"Four score and seven..."

 //  Nov 19, 2013

"Four score and seven..."

"The world will little note, nor long remember," President Abraham Lincoln said on a Pennsylvania battlefield 150 years ago today. Little note? Lincoln's eulogy to the Civil War dead is among the most iconic, memorable, moving, and [insert adjective here] in the English language.

Why does the Gettysburg Address still hold such power? Lincoln's knowledge of the Bible and Shakespeare cannot be discounted. In 2007, Adam Gopnik wrote in The New Yorker that "Lincoln had mastered the sound of the King James Bible so completely that he could recast abstract issues of constitutional law in Biblical terms, making the proposition that Texas and New Hampshire should be forever bound by a single post office sound like something right out of Genesis."

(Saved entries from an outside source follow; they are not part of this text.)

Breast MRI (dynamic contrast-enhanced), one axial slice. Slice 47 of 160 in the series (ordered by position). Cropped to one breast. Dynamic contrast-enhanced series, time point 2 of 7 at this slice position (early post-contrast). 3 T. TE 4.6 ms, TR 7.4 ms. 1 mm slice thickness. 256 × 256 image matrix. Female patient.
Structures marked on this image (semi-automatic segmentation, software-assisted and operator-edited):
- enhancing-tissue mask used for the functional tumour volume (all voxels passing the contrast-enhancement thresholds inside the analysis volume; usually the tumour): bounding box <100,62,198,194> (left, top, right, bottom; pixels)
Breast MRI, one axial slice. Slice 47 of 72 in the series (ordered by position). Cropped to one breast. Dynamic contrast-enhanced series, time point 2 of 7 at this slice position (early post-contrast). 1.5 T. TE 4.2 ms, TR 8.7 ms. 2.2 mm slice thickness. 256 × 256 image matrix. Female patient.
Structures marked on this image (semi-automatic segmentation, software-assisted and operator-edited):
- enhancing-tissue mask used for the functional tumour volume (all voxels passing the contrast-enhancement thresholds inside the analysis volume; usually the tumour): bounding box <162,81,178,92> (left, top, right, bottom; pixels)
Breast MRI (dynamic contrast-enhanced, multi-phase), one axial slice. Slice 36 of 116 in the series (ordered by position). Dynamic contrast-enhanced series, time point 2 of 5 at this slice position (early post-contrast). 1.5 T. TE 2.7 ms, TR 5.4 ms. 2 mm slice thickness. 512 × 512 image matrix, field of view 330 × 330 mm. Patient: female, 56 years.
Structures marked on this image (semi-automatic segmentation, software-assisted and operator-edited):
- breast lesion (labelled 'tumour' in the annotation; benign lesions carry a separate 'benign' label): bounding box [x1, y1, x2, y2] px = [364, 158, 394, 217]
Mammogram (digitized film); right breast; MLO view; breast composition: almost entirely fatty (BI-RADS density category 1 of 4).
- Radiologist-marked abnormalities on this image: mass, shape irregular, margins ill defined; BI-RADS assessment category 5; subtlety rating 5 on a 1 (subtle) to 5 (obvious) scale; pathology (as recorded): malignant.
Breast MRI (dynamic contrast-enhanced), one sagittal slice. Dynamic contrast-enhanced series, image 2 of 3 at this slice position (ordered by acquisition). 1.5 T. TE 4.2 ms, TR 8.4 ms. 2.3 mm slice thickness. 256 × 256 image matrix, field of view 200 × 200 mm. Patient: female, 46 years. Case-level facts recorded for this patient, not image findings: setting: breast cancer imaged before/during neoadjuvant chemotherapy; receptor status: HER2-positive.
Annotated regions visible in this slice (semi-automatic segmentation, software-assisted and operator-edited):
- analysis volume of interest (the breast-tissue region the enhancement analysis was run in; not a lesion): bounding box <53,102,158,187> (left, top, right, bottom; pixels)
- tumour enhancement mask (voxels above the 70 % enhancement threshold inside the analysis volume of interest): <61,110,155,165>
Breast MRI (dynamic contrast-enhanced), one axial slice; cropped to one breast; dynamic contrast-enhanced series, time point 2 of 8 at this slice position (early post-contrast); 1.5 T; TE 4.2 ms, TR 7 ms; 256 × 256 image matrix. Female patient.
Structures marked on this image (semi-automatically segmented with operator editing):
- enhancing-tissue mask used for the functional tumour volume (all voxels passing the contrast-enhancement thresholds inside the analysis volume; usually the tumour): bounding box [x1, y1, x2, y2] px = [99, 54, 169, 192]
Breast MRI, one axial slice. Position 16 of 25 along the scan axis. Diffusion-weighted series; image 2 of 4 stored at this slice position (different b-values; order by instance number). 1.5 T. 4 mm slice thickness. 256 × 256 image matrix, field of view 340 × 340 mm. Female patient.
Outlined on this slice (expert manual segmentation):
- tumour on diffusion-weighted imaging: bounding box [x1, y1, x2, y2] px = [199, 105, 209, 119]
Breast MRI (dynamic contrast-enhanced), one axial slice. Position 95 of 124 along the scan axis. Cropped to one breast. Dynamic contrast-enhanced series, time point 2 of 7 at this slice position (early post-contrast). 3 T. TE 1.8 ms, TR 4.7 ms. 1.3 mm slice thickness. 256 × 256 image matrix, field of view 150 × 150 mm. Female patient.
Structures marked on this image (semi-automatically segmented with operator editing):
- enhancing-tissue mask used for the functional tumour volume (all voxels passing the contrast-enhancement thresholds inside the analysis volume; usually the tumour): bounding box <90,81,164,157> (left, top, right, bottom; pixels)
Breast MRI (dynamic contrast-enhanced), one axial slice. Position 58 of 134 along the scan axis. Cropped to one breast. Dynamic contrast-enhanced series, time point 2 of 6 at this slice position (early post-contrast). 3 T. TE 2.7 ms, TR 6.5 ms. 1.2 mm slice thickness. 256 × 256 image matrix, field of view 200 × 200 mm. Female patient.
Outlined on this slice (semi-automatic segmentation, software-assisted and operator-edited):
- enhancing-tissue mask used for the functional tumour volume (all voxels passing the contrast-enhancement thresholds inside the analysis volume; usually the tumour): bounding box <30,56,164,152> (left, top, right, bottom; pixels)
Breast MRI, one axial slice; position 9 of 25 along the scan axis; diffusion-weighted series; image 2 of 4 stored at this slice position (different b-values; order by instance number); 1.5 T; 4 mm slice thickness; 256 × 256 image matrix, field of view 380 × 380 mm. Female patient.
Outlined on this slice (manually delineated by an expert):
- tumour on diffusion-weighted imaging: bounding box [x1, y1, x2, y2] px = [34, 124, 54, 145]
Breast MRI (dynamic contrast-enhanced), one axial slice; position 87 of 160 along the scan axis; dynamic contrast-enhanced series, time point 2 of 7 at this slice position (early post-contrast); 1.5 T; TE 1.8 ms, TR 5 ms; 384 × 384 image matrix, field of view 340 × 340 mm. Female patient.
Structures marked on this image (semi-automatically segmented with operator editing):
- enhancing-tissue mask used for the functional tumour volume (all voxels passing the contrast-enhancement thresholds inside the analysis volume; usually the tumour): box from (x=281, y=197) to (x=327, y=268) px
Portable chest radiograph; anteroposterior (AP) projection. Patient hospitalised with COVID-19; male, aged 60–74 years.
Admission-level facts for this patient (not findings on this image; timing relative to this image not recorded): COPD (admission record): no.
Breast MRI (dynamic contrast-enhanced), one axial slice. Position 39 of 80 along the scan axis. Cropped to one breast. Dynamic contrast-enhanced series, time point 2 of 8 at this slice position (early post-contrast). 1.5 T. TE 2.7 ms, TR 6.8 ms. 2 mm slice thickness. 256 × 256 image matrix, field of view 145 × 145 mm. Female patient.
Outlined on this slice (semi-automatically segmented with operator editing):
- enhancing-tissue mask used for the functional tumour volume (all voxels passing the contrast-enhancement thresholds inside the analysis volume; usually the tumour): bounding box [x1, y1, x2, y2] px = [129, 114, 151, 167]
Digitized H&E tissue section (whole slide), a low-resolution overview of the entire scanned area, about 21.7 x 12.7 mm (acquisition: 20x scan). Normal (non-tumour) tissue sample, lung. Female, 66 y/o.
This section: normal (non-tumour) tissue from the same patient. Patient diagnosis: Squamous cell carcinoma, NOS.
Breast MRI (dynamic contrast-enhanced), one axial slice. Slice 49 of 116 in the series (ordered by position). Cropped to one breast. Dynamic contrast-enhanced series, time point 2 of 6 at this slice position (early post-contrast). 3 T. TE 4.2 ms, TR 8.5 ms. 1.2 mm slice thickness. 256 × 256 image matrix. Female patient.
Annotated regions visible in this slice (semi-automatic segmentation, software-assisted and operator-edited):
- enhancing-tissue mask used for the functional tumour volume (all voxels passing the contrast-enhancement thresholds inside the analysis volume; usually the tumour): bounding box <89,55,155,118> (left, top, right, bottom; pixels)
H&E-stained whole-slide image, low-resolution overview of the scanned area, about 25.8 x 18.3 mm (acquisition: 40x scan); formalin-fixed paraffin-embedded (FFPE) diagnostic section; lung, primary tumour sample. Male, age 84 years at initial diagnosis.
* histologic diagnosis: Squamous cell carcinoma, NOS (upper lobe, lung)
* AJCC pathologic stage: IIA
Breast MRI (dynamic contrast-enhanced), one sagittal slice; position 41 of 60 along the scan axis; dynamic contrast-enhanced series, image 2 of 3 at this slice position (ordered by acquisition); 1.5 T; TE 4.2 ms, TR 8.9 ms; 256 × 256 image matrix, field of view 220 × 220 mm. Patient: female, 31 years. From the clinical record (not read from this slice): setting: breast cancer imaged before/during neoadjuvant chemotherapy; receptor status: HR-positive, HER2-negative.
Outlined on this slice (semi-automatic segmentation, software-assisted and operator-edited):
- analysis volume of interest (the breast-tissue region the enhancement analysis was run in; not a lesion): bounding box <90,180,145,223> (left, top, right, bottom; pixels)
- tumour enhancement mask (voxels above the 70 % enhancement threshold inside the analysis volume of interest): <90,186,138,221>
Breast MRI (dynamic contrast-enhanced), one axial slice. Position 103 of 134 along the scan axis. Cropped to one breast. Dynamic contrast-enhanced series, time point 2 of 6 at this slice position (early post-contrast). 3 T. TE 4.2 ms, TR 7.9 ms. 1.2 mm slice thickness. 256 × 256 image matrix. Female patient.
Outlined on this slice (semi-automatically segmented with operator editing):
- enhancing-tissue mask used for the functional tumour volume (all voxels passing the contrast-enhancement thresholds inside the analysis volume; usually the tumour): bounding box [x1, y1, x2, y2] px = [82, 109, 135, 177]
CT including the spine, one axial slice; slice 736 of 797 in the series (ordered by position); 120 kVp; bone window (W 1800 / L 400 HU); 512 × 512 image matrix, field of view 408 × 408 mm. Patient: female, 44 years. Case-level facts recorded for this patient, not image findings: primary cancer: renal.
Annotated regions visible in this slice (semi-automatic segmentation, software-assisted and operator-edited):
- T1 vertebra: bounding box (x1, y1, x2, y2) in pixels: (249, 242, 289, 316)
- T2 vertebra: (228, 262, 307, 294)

What exactly Lincoln said on the battlefield at Gettysburg—in the days before there were recording devices—remains a matter of dispute. Personal preferences have also played a role in the transcription of history. As Gopnik notes: "The Centralia Sentinel, of Lincoln's home state, wanting nothing to do with fancy talk, had the speech begin, simply, 'Ninety years ago....'" The Sentinel didn't even get the number right!

Gopnik struggles to determine precisely what Lincoln said during his presidency and what was said about him, including at his deathbed. Was it, "Now he belongs to the ages," or "Now he belongs to the angels"?

In the end, Gopnik concludes: "The past is so often unknowable not because it is befogged now but because it was befogged then, too, back when it was still the present."

For all we think we know about Lincoln, 150 years later, he remains unknowable.